By Marcus Leach
The Chartered Institute of Personnel and Development (CIPD) has given a broad welcome to the principles and ambitions behind the Government’s Modern Workplaces consultation.
The CIPD has also committed to continuing to work with the Department for Business, Innovation and Skills through the consultation process to ensure the final proposals are workable and deliver the intended benefits for both employers and employees.
Jackie Orme, CIPD Chief Executive, argues that the objectives of the Government’s proposals — to reform parental leave to encourage greater sharing of caring responsibilities between parents — are achievable, but could be undermined by poor implementation.
“We welcome the principles and ambitions behind these proposals. The phrase ‘work/life balance’ assumes that there is a clear and impermeable divide between work and life. In reality, working lives and home lives overlap in today’s world to a greater degree than ever before," she said.
“At the same time, traditional gender roles in relation to parenting are changing. That fact has been recognised, but not resolved, by policymakers and business leaders alike. And it is important in the context of this consultation. It is simply not possible for influential voices in the business lobby to be, at once, firmly in favour of getting more women on to boards and closing the gender pay gap, as I am; against crude instruments such as quotas and compulsory pay audits, as I also am; but simultaneously against light-touch measures to support change to cultural norms that force able women to make choices between careers that fully utilise their talents and their roles as parents. These are choices that men are not traditionally required to make in the same way. Although that fact is beginning to change, the inflexibility of existing maternity regulations and the way they support cultural norms acts as a brake on progress.

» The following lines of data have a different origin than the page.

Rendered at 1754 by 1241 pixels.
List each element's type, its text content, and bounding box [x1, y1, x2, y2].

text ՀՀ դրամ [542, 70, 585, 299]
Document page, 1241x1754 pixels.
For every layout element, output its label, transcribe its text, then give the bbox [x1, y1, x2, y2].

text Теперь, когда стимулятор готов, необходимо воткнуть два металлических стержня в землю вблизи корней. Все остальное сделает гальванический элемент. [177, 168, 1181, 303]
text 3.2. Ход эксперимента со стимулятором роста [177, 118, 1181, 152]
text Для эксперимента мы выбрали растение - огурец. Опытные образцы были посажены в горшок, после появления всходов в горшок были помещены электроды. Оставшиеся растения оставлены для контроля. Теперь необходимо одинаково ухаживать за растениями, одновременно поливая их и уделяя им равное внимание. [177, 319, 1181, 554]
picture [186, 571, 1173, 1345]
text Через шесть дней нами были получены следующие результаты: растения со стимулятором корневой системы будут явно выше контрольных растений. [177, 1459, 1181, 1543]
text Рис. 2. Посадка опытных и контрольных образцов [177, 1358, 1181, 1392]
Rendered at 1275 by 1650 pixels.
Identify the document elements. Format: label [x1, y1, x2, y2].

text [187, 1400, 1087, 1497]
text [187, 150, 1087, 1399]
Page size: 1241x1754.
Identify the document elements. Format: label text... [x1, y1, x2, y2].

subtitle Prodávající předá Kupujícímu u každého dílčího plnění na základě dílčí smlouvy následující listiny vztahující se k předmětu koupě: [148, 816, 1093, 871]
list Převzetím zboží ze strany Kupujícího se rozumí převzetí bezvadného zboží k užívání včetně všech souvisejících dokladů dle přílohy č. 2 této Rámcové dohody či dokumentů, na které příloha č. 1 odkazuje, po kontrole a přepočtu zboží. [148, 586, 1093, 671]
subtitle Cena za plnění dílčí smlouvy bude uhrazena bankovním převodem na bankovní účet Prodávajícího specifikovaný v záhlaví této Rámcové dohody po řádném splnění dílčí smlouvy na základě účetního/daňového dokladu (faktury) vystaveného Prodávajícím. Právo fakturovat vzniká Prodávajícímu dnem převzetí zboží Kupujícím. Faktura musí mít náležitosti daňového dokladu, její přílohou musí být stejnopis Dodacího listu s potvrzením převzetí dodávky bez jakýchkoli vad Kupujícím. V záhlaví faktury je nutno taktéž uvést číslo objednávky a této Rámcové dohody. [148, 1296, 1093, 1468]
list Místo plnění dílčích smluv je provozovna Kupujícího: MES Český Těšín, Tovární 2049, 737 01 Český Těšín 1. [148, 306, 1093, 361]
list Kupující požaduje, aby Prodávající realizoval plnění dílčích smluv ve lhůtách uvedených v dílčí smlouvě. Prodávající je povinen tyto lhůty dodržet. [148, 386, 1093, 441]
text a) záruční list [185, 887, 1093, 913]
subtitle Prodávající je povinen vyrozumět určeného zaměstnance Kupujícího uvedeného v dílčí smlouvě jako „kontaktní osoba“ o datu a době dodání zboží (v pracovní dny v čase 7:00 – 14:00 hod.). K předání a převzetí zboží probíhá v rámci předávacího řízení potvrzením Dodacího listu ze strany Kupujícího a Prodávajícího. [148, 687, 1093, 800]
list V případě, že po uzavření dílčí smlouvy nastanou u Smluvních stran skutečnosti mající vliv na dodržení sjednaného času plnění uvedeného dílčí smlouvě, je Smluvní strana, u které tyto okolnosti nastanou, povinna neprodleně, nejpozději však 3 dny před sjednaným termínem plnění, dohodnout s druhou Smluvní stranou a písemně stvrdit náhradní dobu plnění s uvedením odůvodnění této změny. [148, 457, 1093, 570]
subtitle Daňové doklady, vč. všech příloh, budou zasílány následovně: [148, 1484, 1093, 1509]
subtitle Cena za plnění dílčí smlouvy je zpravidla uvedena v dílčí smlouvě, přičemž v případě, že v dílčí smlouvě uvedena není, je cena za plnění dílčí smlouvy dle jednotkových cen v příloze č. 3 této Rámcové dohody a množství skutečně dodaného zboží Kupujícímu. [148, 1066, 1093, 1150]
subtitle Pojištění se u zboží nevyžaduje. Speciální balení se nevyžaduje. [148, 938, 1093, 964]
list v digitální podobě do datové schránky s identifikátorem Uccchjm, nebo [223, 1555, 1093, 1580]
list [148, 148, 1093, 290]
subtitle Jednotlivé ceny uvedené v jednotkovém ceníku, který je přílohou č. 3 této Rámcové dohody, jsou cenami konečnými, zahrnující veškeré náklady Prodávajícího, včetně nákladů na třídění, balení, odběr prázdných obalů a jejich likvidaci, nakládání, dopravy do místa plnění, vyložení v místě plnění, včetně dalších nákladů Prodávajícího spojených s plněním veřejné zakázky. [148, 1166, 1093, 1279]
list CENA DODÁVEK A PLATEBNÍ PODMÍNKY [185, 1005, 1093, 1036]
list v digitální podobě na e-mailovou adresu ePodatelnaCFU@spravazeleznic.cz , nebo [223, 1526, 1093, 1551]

“Successive reviews of the impact of male dominated, monocultural boards on business performance and the intractable gender pay gap have concluded the problems are multiple and complex, and that long-term cultural change is required. Done right, these proposals offer the prospect of removing state-sponsored obstacles to those already noticeable long-term cultural changes, in a way that levels the playing field for talented, ambitious, successful women who also choose, with their partners, to become parents.
“Growing numbers of employers recognise these facts, and they tell us they’re seeing significant shifts in attitudes to flexible working and the sharing of parental responsibilities. These proposals seek to remove regulatory obstacles that can prevent employers and employees from developing truly flexible, mutually beneficial solutions. They are a welcome contrast to the kind of prescriptive legislation that often militates against real cultural change. Instead, they are designed to give parents maximum flexibility to choose how and when to take parental leave, in the firm context of the need to protect the employers’ ability to run their business.
“We retain some concerns about the workability of some of the details of the proposals in the consultation document as they currently stand. We believe that parents should be required to take leave in reasonable blocks of time — no shorter than two weeks — if the employer is not to be subjected to unreasonable burdens. And we’ll be looking for reassurance about the adequacy of HMRC IT systems to eliminate unnecessary bureaucracy that might be associated with the administration of these proposals. It will also be important that, however parental leave is organised, the employer should have adequate notice of parents’ intentions so that they have the opportunity to make alternative arrangements. We will continue to work with the Department for Business, Innovation and Skills through the consultation process, closely involving our members, to ensure that the final proposals are clear, simple and workable, and achieve their objectives.
“It is crucial that the Government takes time to get this right. A failure to establish a regime that both employers and employees are happy with could fatally undermine the Government’s objective of giving effective support to parents, and of changing a culture that presumes women always hold the primary responsibility for childcare.”
Talking about the proposal to extend flexible working to all, Mrs Orme had this to say:
“We welcome also the Government’s intention to extend the right to request flexible working to all employees. This move is overdue and will help to break down the perception of a growing workplace divide between those with caring responsibilities and others. Many of our members’ employers already offer the right to request flexible working to all, in recognition of the high value many employees, regardless of their family situations, place on flexible working. Our evidence suggests that flexible working supports employee engagement and this has a positive effect on performance, benefitting both the employer and the employee.”